Ben Laurie blathering

Kim Cameron on Me on Selective Disclosure

Kim has a couple of posts responding to my paper on selective disclosure and my claim that CardSpace does not obey his fourth law.

First off, Kim thinks I shouldn’t say unlinkability and verifiability are things that an identity system should be required to support, on the basis that sometimes you want to be linked, and sometimes you don’t need verification. Well, of course … perhaps he didn’t notice that I said “here are three properties assertions must be able to have” – I didn’t say that every assertion should have these properties.

He also does not like this statement

Note a subtle but important difference between Kim’s laws and mine – he talks about identifiers whereas I talk about assertions. In an ideal world, assertions would not be identifiers; but it turns out that in practice they often are.

He claims that, in fact, his laws are about assertions. Allow me to quote his fourth law in full

A universal identity system must support both “omni-directional” identifiers for use by public entities and “unidirectional” identifiers for use by private entities, thus facilitating discovery while preventing unnecessary release of correlation handles.

You will note that this law talks about identifiers. Not identities. Not assertions. The point I am trying to make is that assertions are identifiers when they are signed using conventional signatures. This is because each time a signed assertion is presented it is identical to the last time it was presented, and different from all other signed assertions (since it must be linked to the identity of the subject of the assertion, or it is useless). The very core of my argument is that unless assertions are unlinkable, then they are identifiers – and, what’s more, they are omnidirectional identifiers. Therefore the “identity metasystem” as currently implemented cannot obey Kim’s fourth law.

Finally, he attempts to show that I am wrong about this claim, with the following argument

How does CardSpace hide the identity of the relying party? It associates some random information – unknown to the identity provider – with each Information Card. Then it hashes this random information (let’s call it a “salt”) with the identity of the site being visited. That is conveyed to the identity provider instead of the identity of the site. We call it the “Client Pseudonym”. Unlike a Liberty Alliance client pseudomym, the identity provider doesn’t know what relying party a client pseudonym is associated with.

The identity provider can use this value to determine that the user is returning to some site she has visited before, but has no idea which site that would be. Two users going to the same site would have cards containing different random information. Meanwhile, the Relying Party does not see the client pseudonym and has no way of calculating what client pseudonym is associated with a given user.

Of course, if the identity provider and the relying party never talk to each other, then this works just fine. But clearly it is easy for the two of them to put their heads together and find out who the user is. I require unlinkability even if everyone gangs up to track the user. So, this argument totally fails to satisfy my requirement.

I’m looking forward to the next post in Kim’s series…

The question now becomes that of how identity providers behave. Given that suddenly they have no visibility onto the relying party, is linkability still possible? I’ll discuss this next.
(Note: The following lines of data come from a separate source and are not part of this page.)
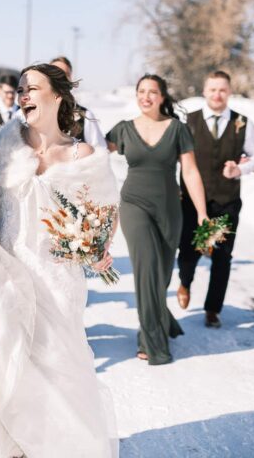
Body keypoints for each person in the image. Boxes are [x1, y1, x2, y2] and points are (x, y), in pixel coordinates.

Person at [0, 63, 119, 458]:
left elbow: (106, 212)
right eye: (21, 89)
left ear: (58, 96)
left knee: (57, 366)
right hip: (9, 270)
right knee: (9, 361)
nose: (24, 95)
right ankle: (11, 447)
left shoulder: (84, 154)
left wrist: (99, 247)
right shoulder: (3, 142)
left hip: (59, 277)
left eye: (33, 88)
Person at [106, 74, 208, 365]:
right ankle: (153, 343)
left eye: (152, 92)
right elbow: (93, 156)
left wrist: (201, 212)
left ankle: (160, 319)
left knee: (161, 276)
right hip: (134, 205)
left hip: (169, 209)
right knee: (147, 269)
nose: (146, 96)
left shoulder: (177, 129)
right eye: (141, 91)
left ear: (162, 97)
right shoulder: (123, 129)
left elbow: (190, 171)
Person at [176, 71, 254, 328]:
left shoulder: (242, 123)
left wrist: (240, 169)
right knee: (188, 251)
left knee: (222, 256)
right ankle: (185, 282)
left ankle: (213, 309)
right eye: (213, 89)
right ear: (204, 91)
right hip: (191, 202)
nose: (217, 94)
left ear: (229, 92)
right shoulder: (188, 121)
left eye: (222, 90)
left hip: (226, 201)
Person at [51, 55, 107, 148]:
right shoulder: (34, 113)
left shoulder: (85, 116)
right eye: (55, 72)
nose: (60, 77)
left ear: (70, 80)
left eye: (65, 74)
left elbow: (100, 152)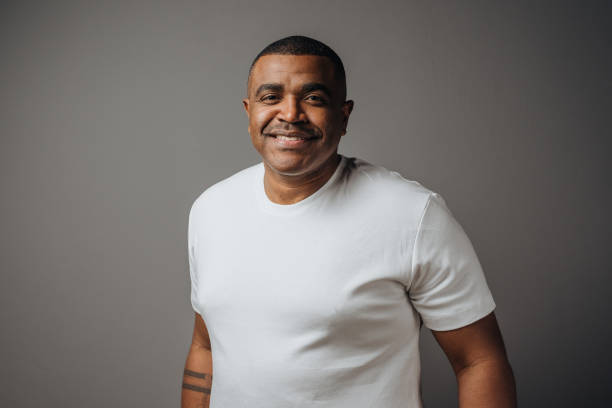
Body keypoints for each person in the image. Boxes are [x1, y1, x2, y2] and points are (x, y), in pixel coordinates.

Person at [181, 35, 516, 408]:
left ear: (344, 116)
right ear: (249, 112)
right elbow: (206, 345)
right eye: (271, 97)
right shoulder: (211, 209)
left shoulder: (412, 216)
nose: (290, 114)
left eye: (313, 98)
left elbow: (479, 361)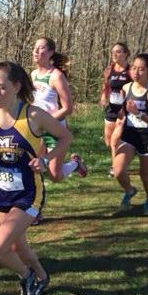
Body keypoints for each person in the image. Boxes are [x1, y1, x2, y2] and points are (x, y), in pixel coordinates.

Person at [0, 61, 72, 295]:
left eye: (1, 87)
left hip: (28, 194)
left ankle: (27, 275)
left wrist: (46, 159)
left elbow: (65, 137)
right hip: (3, 195)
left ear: (16, 86)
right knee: (18, 247)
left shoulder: (33, 115)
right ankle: (42, 277)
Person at [31, 37, 86, 224]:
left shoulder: (56, 76)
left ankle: (76, 164)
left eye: (42, 49)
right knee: (34, 169)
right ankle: (35, 211)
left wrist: (48, 121)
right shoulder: (31, 76)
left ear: (51, 52)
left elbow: (68, 108)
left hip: (55, 130)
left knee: (55, 175)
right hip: (37, 130)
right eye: (35, 48)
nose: (38, 52)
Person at [111, 53, 148, 215]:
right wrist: (116, 111)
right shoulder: (126, 88)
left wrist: (139, 114)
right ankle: (130, 190)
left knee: (145, 175)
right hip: (130, 134)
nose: (136, 72)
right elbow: (123, 114)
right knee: (118, 170)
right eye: (134, 68)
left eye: (141, 69)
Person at [100, 42, 131, 177]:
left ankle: (115, 167)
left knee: (114, 141)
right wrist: (103, 96)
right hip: (111, 108)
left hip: (124, 110)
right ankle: (124, 157)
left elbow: (136, 89)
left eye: (118, 51)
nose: (114, 54)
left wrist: (127, 106)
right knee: (108, 140)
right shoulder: (109, 69)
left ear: (125, 54)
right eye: (113, 51)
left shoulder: (130, 71)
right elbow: (106, 85)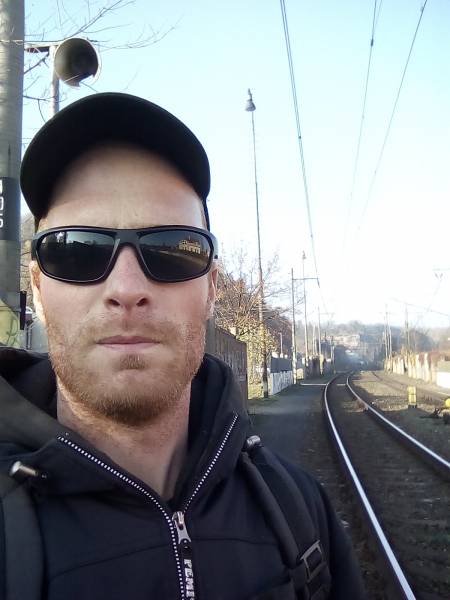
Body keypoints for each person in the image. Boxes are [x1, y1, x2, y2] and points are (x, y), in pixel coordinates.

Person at [0, 92, 365, 599]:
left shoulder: (302, 514)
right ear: (39, 290)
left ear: (212, 289)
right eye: (77, 250)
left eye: (171, 250)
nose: (126, 288)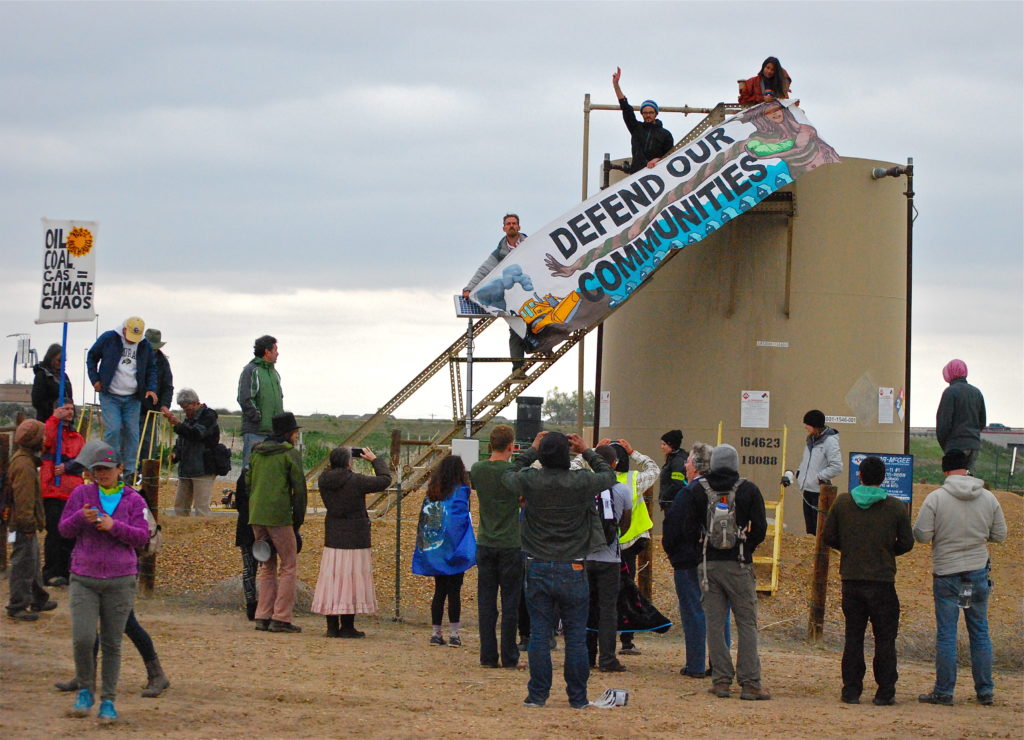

  1. The very core of my argument is that unless assertions are unlinkable, then they are identifiers – and, what’s more, they are omnidirectional identifiers.

    What about assertions that are encrypted for “your eyes only”? To anyone else, they’re just random, meaningless, useless gibberish. I sure would call them unidirectional. to use Kim’s terminology. Isn’t this what CardSpace does when appropriate?

    Comment by Eric Norman — 3 Jun 2007 @ 23:30

  2. An assertion, whether encrypted or not, is a fixed object. Everyone who has seen it – which is at least the issuer and the relying party – can link it, if they collude. Of course, the transitive closure of this gives you linkage back to the user.

    Comment by Ben — 4 Jun 2007 @ 6:06

  3. […] Inspired by some of Ben Laurie’s recent postings, I want to continue exploring the issues of privacy and linkability (see related pieces here and here).  […]

    Pingback by Kim Cameron’s Identity Weblog » Linkage and identification — 4 Jun 2007 @ 7:08

  4. […] Following up on Ben Laurie’s excellent introduction to selective disclosure, Kim Cameron and Ben have been blogging on the properties of unlinkability and selective disclosure. See here, here, here, and here, as well as this older post of Ben’s. […]

    Pingback by The Identity Corner » On Identity Claims, Unlinkability, and Selective Disclosure (part 1) — 4 Jun 2007 @ 18:00

  5. I see. The “if they collude” qualificaiton is essential. After rereading the original post, I see that’s exactly what you said (… even if everyone gangs up to track the user).

    So, I think before you guys continue arguing about whose laws are better, it would be nice to have some agreement about the collusion stuff. Is it always assumed? Is it easy to effect? Would parties have a motivation to collude?

    I take that back. It’s an interesting discussion regardless of the collusion factor. Debate away.